Bill Weinberg, the former director of acquisition management at Immigration and Customs Enforcement, is now the managing director of the federal practice at Guidepost Solutions, Security, and Technology Consulting. He said that for ICE, detention beds are the biggest part of the discretionary budget.
“Bed costs alone consume over a third of the $7-$8 billion ICE budget now,” Weinberg said. “Right now, the number of people detained is in the high 40,000s, which is considerably above any of the budget numbers that are being tossed around between the Senate and the House versions of the Homeland Security bill.”
That means another year where the ICE budget could be facing a sizable budget shortfall, Weinberg warned.
“When you’re in the enforcement business, you enforce,” he said. “You don’t decide to not enforce, you don’t decide not to detain… and when the obstacles to removal get more prevalent you end up detaining people longer, using more money but removing fewer people and exceeding your budget.”
Working Within the Confines of the Coast Guard
Adm. Sandra Stosz, who retired last year as the USCG Deputy Commandant for Mission Support, said that Amazon’s intention to open a headquarters in Arlington spells more competition for talent for federal agencies and departments, including the Coast Guard. She is also a historical figure, as she was the first woman to be named superintendent of the U.S. Coast Guard Academy.
“They’re coming with the promise of 25,000 jobs,” Stosz said. “The average salary of those 25,000 jobs is $150,000… And I’m really worried for the government, because we train these young people — we bring them to the academy or put them through school, but once they complete their obligated service, we might lose them.
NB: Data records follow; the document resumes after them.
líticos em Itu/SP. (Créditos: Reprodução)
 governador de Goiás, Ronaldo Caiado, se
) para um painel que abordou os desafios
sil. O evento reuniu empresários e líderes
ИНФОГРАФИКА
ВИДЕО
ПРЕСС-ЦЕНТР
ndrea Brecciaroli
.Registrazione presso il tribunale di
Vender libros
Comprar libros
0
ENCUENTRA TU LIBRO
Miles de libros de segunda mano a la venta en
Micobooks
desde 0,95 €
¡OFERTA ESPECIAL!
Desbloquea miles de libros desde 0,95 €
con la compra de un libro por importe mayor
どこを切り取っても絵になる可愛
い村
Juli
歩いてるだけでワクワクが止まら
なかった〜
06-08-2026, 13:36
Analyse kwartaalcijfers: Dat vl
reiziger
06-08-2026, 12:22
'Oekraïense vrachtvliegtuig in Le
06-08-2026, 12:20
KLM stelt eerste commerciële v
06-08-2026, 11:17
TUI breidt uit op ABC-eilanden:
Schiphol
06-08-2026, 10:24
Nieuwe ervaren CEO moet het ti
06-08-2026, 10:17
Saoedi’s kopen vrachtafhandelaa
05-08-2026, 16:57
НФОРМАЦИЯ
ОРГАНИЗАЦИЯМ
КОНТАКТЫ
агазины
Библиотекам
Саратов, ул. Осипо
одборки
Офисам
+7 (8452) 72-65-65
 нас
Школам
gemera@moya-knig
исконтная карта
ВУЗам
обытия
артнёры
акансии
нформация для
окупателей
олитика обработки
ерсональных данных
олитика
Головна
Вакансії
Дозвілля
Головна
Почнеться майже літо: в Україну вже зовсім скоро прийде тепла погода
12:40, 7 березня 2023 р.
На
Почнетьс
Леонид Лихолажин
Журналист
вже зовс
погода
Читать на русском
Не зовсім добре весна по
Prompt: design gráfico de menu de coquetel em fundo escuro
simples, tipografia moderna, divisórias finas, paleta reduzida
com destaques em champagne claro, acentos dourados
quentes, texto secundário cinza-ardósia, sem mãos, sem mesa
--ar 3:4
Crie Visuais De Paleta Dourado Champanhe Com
They’ve got to love our mission, which most of them do, but we can’t compete on the salary.”
“And, therefore, I really think that we in this room need to look at a way that we can add talent to what I call a ‘talent cloud,’ so we can share talent between government and industry,” she added.
The Coast Guard falls under DHS and remains the only military branch that is working while not getting paid during the government shutdown, which affects agencies whose appropriations bills have not been passed.
“I remember back in 2013, when I was superintendent of the Coast Guard Academy, we found out, calculated, who was going to be non-essential,” Stosz said. “And then we notified those people that they were non-essential, and they’d be going home and this was very upsetting to them because they were told they were non-essential, even though they were doing very important work.”
Stosz said that Coast Guard IT needs modernization, but the USCG budget has not kept pace with inflation.
“We don’t have the infrastructure, processes and organizational construct necessary to most effectively build out our IT solutions,” she said. “So, keep that in mind when you’re working with Coast Guard. We don’t even have the funding to put into our enterprise mission platform to launch the endpoint devices and other technical systems and devices that we need to do our mission.”
Stosz explained that the Coast Guard is a small service doing big things on a shoestring budget.
“We’re really challenged on our money and all of our appropriations, and even five-year acquisition, construction improvement money that’s budgeted year-to-year could be rescinded by the Congress if it’s not all spent, making it very hard for us to manage,” she said. “We’re not the kind of border security that most people think of — we’re not the wall and we’re not detention beds. In fact, money for some of our capital assets is threatened by the need for detention beds and walls.”